The last time ET spoke about its desire for daily frequencies (it had to start at 2 or 3 weekly because apparently that makes sense in 2013), way back when it started, a couple of hacks from a certain Canadian airline insisted on this site that that was a case of (something to the effect of): “ET would say that, wouldn’t they, but they don’t really mean it”. I suspect they’re telling TC that right now.
Please spare us with your innuendos and smoke screens. Canada has open sky agreements with many countries and has a “2030” perspective as you say. It is incumbent upon ET through their government (ET 100% gov owned), to negotiate for more access in the bilateral agreement. If I were the Canadian Gov, I would want to determine if there is any benefit to granting a subsidized airline more access to your markets.
Innuendo? Perhaps I’m not being clear: regulatory capture. Not just on bilateral agreements either. Ask your pilot friends how they feel about rest rules. I remember a few of them being quite unhappy with the revised set. Double-edged sword, that.
But I digress. The problem with regulatory capture is that Transport Canada’s method for determining benefits is based not on benefits to consumers, but on benefits to suppliers aka AC and now maybe WS. The “benefits” of granting access to subsidized airlines is self-evident: Canadians (the ones who don’t work for AC) are not worse off because CA, AI, NZ etc operate to Canada and are majority of fully owned by governments. Consumers are better off for it.
It’s worth pointing out that AI and CA and other Chinese carriers literally distort markets (wasn’t there a thread here about it recently?). If Transport Canada was objective about implementing its alleged criteria, AI and CA would be severely restricted. But they’re not, because AC is okay with it. The problem for ET is that AC isn’t interested in Ethiopia. Ergo, no matter what case Ethiopia makes, AC will veto it, and TC will follow suit. Tough for ET, but that’s the reality of AC policy these days.
As an aside, this “2030s” Canadian policy is so out of date that the Governments own review described it like this three (3) years ago:
“However, while Canada’s restrictive international air access regime has generally benefited Canadian carriers, they have failed to prevent fast-growing international carriers from indirectly accessing several Canadian markets through nearby U.S. airports (such as Seattle-Tacoma International Airport).29 By this work-around, U.S. airports are benefiting from restrictive Canadian air access policies by attracting Canadian origin or destined air travellers, to the detriment of Canadian airports.
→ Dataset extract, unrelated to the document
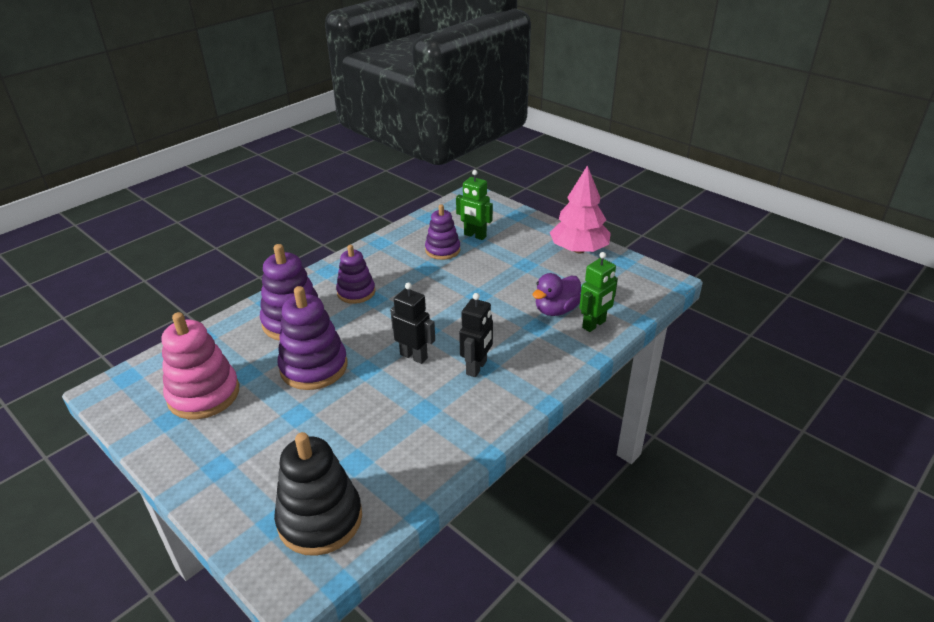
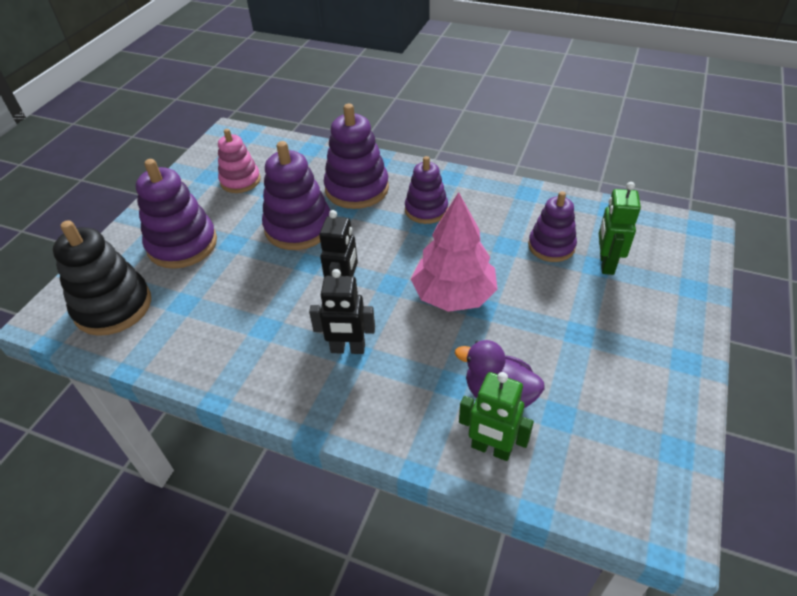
camera: 70 degrees right, 10 degrees up
pink stacking toy [162,312,239,419] -> pink stacking toy [218,129,261,193], size x0.65
pink tree [550,165,611,253] -> pink tree moved to [411,192,498,312]
none -> purple stacking toy [136,159,217,269]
The world is moving towards an open market for air services. Canada’s approach has outlived its usefulness and now renders our air services less competitive, less trade-friendly, and more costly than those of our global competitors.”https://www.tc.gc.ca/eng/ctareview2014/CTAR_Vol1_EN.pdf
It comes with this radical policy recommendation - or what AC/TC probably consider 23rd century policy:
“The Review recommends that, as a starting point for negotiations, the Government of Canada commit to making more open international air services agreements, beginning with the following measures:
a. a minimum allowance of seven flights per week (7/7 daily service) for each of the air carriers designated by all new and existing air services agreements with any safe and secure partner;
b. all subsequent increases in air access in increments of at least seven flights per week, per designated air carrier;”
That was three years ago. ET and several other carriers to Canada still don’t fly daily. Make of that what you will.